Determining who the early email providers were is actually a bit trickier than it appears. Email itself has amorphous beginnings, as it was a natural evolution from file systems to the type of email we’re familiar with today. Depending on how one defines email, the earlier providers could go back as far as 1965.
In the early days of computing, something akin to modern email developed naturally. Different users who worked on the same workstation usually had their own individual directories, to store their various working files. Colleagues who wanted to leave them a message, then, might write a message and leave it in their friend’s personal directory, so they would see it the next time they logged on to the system.
While a far cry from modern email providers, this was none the less a sort of electronic mail. In many ways, it was akin to leaving a letter at someone’s front door, rather than giving it to a post office to deliver. The first of these early providers was at the Massachusetts Institute of Technology (MIT), in 1965. It was called, simply enough, MAILBOX.
By the early 1970s computers had evolved a little bit. Rather than everyone working on isolate mainframes that couldn’t talk to each other, they were now able to communicate from computer to computer. This meant that it was a bit more complex to get a message to someone than to simply put it in their personal directory, because you also had to identify what computer they were on. In order to facilitate this, some sort of easy addressing system was needed. In 1972 a man named Ray Tomlinson, who worked for ARPANET, the predecessor of the modern Internet, came up with something fairly similar to modern email.

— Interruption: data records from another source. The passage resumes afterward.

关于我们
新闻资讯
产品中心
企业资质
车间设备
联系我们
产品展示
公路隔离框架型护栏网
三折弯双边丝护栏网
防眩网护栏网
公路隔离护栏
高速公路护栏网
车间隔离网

Tomlinson decided to use the @ symbol to separate the user’s name from their host computer. Using that symbol methodology, anyone on a network could be addressed simply by using the format name@computer. This simple little "hack," as it was once described, would have a revolutionary input. The ability to easily communicate over the ARPANET via email made it incredibly useful to the military personnel who were driving its development. Not only that, but this was something that had obvious civilian use. This tiny little development by 1975 meant email made up more than three-fourths of ARPANET traffic, and that people in the outside world were beginning to get excited about its potential.
A number of developments followed over the next decade, although the email system remained relatively simple. By 1988 some widely-adopted offline readers started appearing. These were, in many ways, the first real email providers, or email receivers. Eudora was probably the most widely-used of these providers in the early years. Pegasus Mail was also among the early providers.
Once the World Wide Web made its appearance, email was able to be used not only through external software, but also by using web-based email providers. Hotmail was the first of these major providers, going live in 1996, and eventually being acquired by Microsoft. Other early email providers included Excite’s email service, and Yahoo!’s email service. In 2004 Google entered the crowded arena of providers, innovating the field with a number of new features and rapidly acquiring a large market share. Since then many of the older email providers have followed in Gmail’s footsteps, implementing larger mailbox sizes, robust searches, and more AJAX-influenced interfaces.